• **PROMPT**: When you reach the line containing "mug: present [503,322,570,383]" in the records below, set it down exactly, together with every later line through the end, but not the pictures.

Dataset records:
────────────────────────────────────────
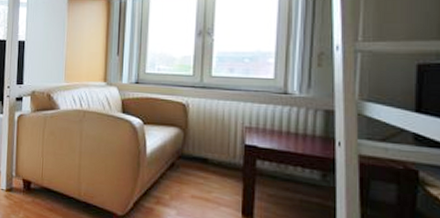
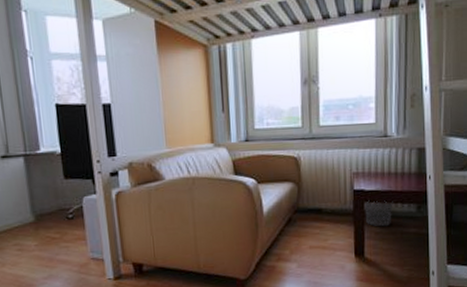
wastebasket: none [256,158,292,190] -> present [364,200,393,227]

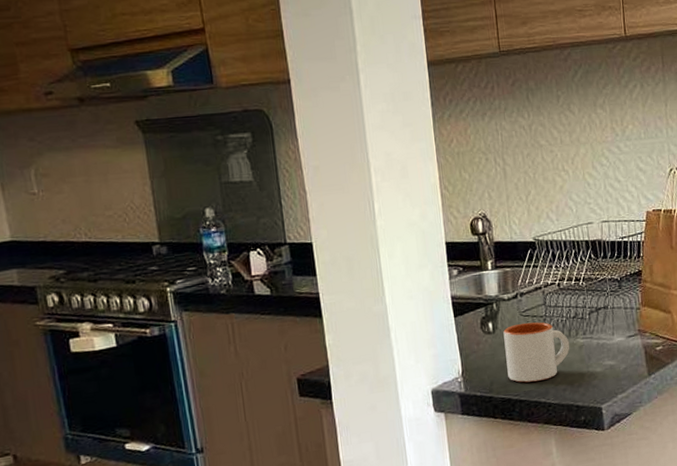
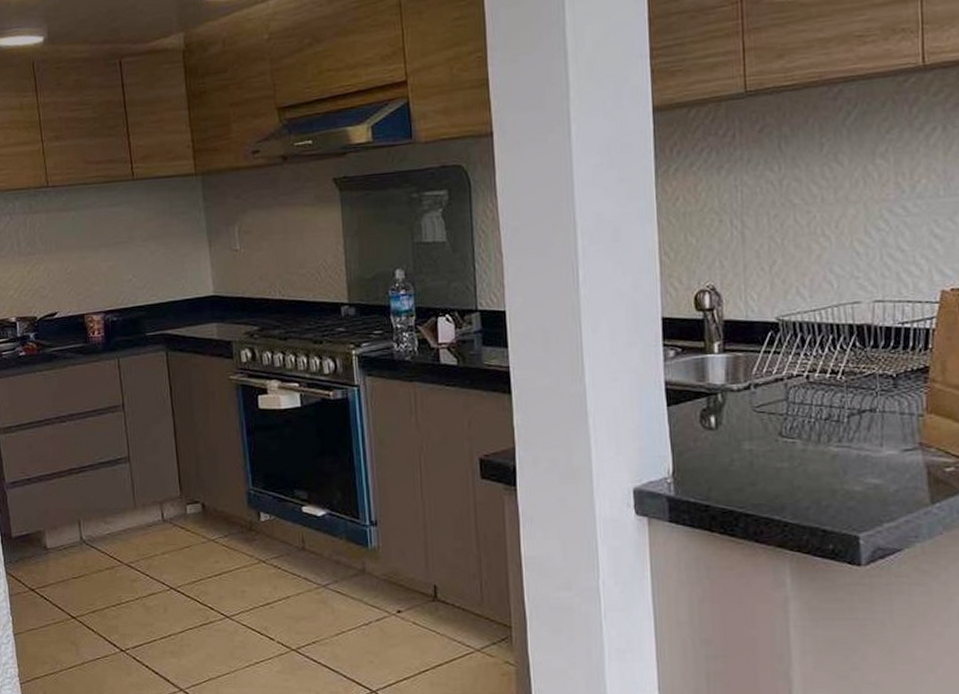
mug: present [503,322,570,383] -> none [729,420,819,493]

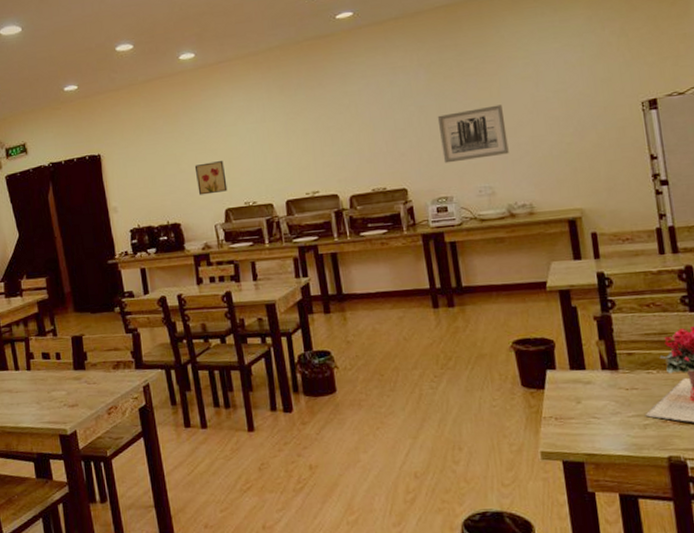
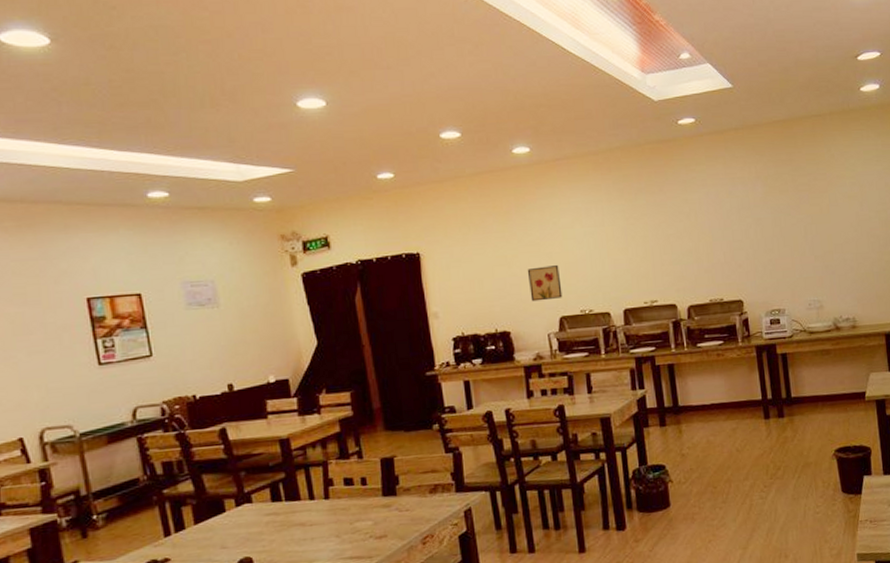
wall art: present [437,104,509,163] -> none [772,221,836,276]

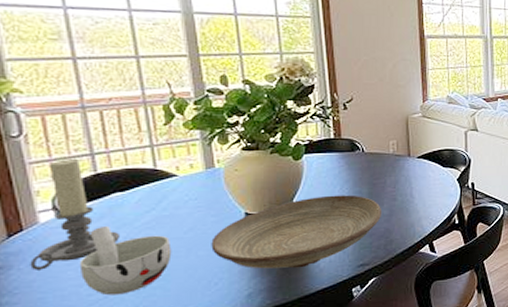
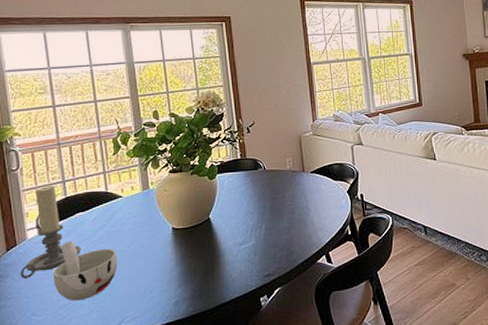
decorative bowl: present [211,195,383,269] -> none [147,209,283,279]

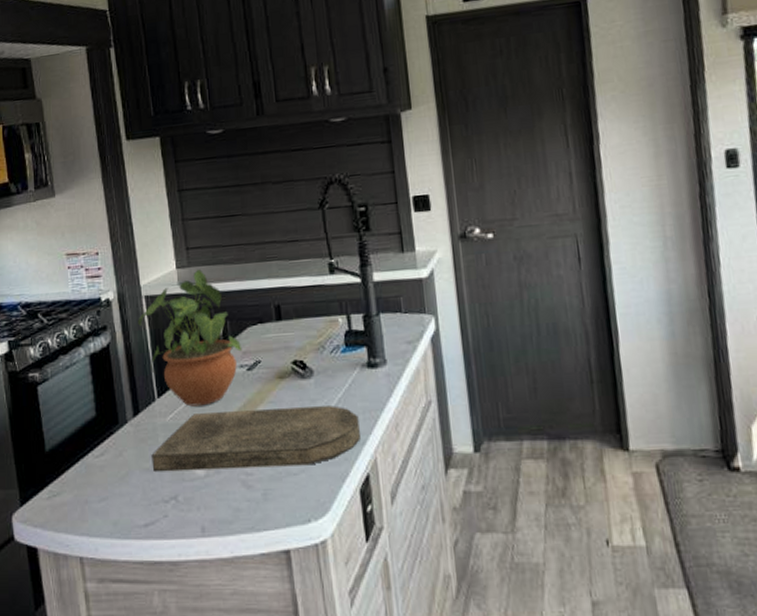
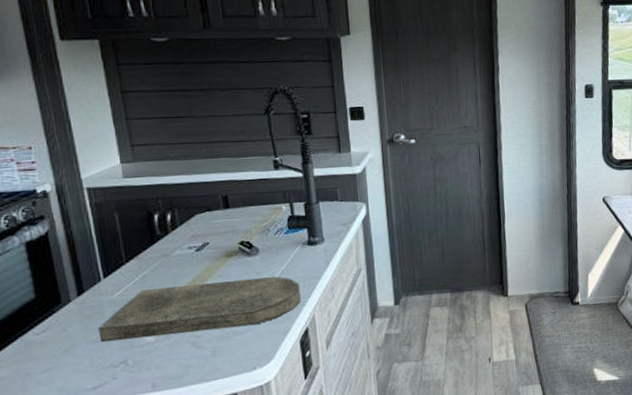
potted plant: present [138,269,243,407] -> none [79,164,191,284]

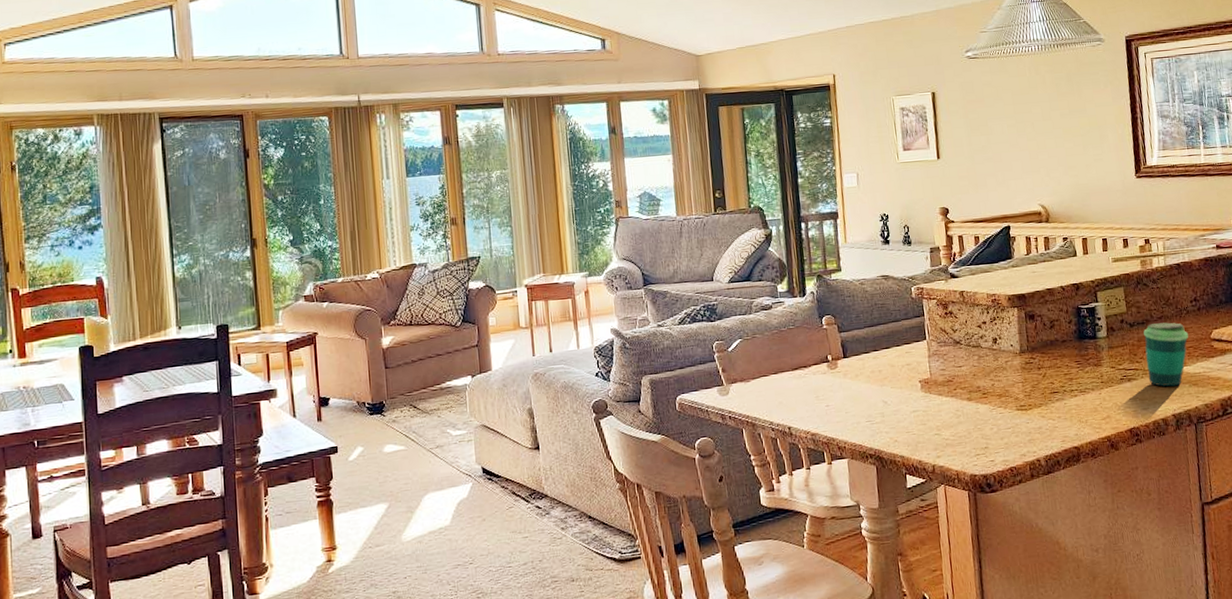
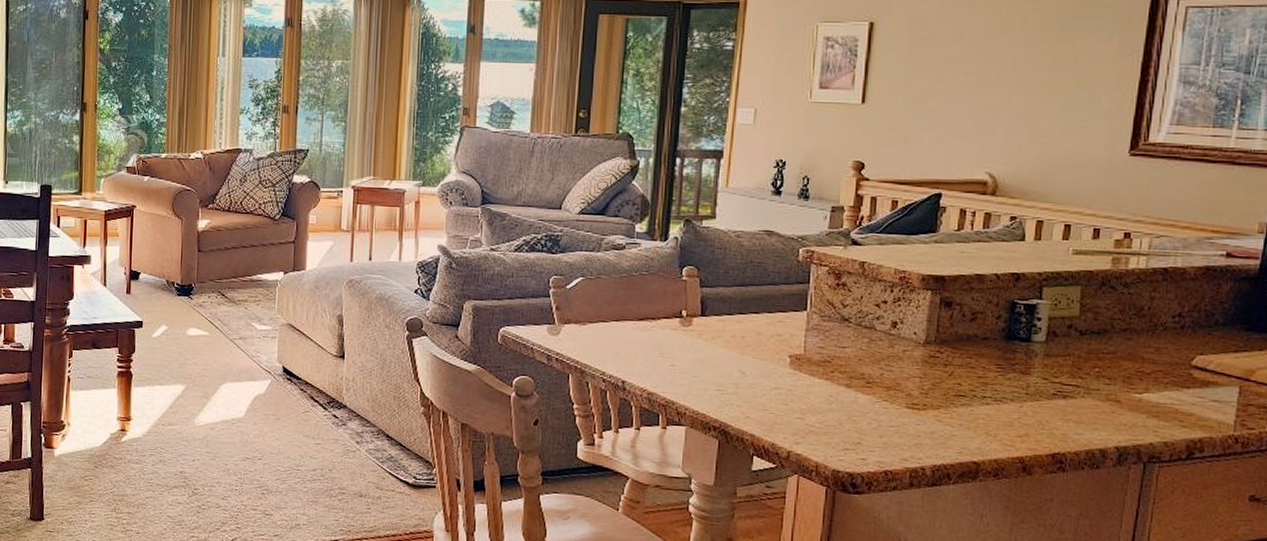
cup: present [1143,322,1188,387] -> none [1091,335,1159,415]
────────────────────────────────────────
• **COMPLETED TASK**:
mug: present [503,322,570,383] -> none [729,420,819,493]

wall art: present [437,104,509,163] -> none [772,221,836,276]

decorative bowl: present [211,195,383,269] -> none [147,209,283,279]

potted plant: present [138,269,243,407] -> none [79,164,191,284]

cup: present [1143,322,1188,387] -> none [1091,335,1159,415]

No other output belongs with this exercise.